Public Option Grand Compromise Becomes A Grand Big Nothing

Well, that did not take long. Earlier today, I wrote how closely the new "grand compromise" on the public option at least seemed to closely resemble the theoretical alternative I wrote about several months ago based on several smart ideas. At the time, I predicted that these ideas would be no more tolerable to the conservative Democrats and Olympia Snowe than the public option. The reason is that these senators do not oppose the public option for ideological reasons. They oppose it because they will oppose anything that hurts the health insurance corporations' profits.

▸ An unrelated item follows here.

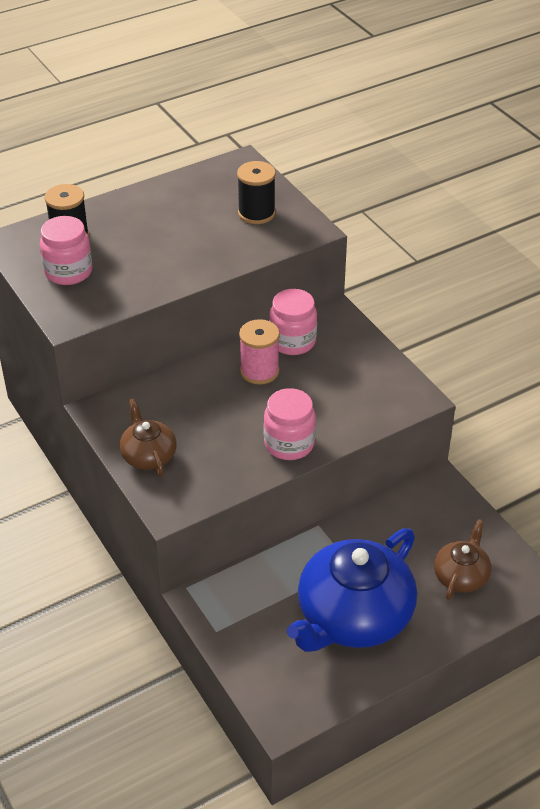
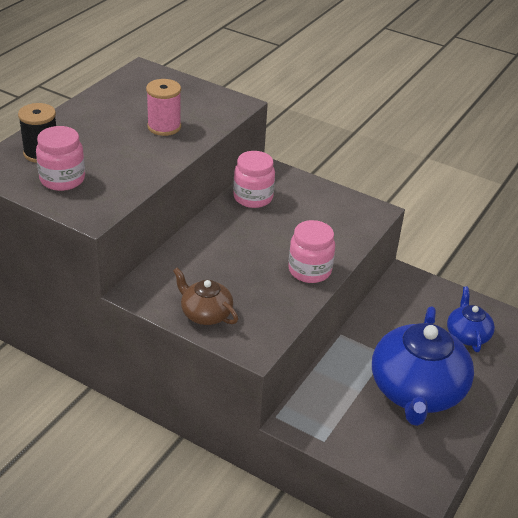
camera: 30 degrees left, 5 degrees down
black spool [237,161,276,224] -> none
pink spool [239,319,280,385] -> pink spool moved to [146,79,181,136]
brown teapot [434,519,491,600] -> blue teapot [447,286,495,352]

It appears I was 100% correct.

For starters, the Medicaid expansion has completely been dropped, even though it would have been a big money saver for the government:
This afternoon, Jay Rockefeller said that the new proposal to expand Medicaid coverage for those who are 133% to 150% above the federal poverty line was dropped during a meeting of key legislators this morning. “I was sad this morning,” Rockefeller told me and a few other reporters. “We walked in, and it was 133[%] to 140[%], then it’s staying at 133... So we didn’t get anything.”

Now we are getting reports that the Medicare buy-in is not really a buy-in. . . or really Medicare. Senators are looking at restricting the Medicare buy-in so completely that it will be an option for almost no one. It will likely only be for a very tiny segment of poor and very unhealthy 55-64 year-olds:
Negotiators are considering limiting consumers to those who would qualify for high-risk insurance pools already set up under the Senate's health care legislation. This would mean primarily those who have been uninsured for a certain amount of time, have a history of poor health or are unable to get insurance because of a preexisting condition.

Adding insult to injury, the "Medicare" this tiny fraction of people could buy in to might end up not even really being Medicare:
[Kent] Conrad said that he’d propose having the Medicare buy-in be treated as “a separate pool” that could have negotiated rates, rather than those set by the existing Medicare program.

Thanks Conrad! You just radically increased the federal cost of the program, reduced the quality of coverage, and sent the premiums this small group of older Americans would need to pay through the roof.

But wait, it gets worse. This very expensive non-Medicare that almost no one could buy in to might only be a temporary stopgap for just three years if a handful of conservatives get their way:
The Medicare "buy-in" for people 55 to 64 would be available until government subsidies start flowing in 2014 to new health insurance markets designed for people who now have trouble getting and keeping affordable coverage.

This is in no way a "Medicare buy-in." As I feared, this has become—in only two days—a Medicare buy-in in name only. If the program is saddled with this massive set of restrictions detailed here, then it would, at most, help barely a few thousands Americans--that is if the program can even manage to function after being so crippled, which should be a serious concern.

Of course, negotiations are still on going, and the details are very much in flux. It is, in theory, possible that the eventual result will not be something so terrible. But the way it looks now, if this new, new “grand compromise” even resembles the current rumors, it will be a great big nothing. Everyday, it gets more and more clear that the only way to pass real health care reform is with reconciliation or the nuclear option. There simply are not 60 senators who would rather help regular Americans instead of bailing out the health insurance industry.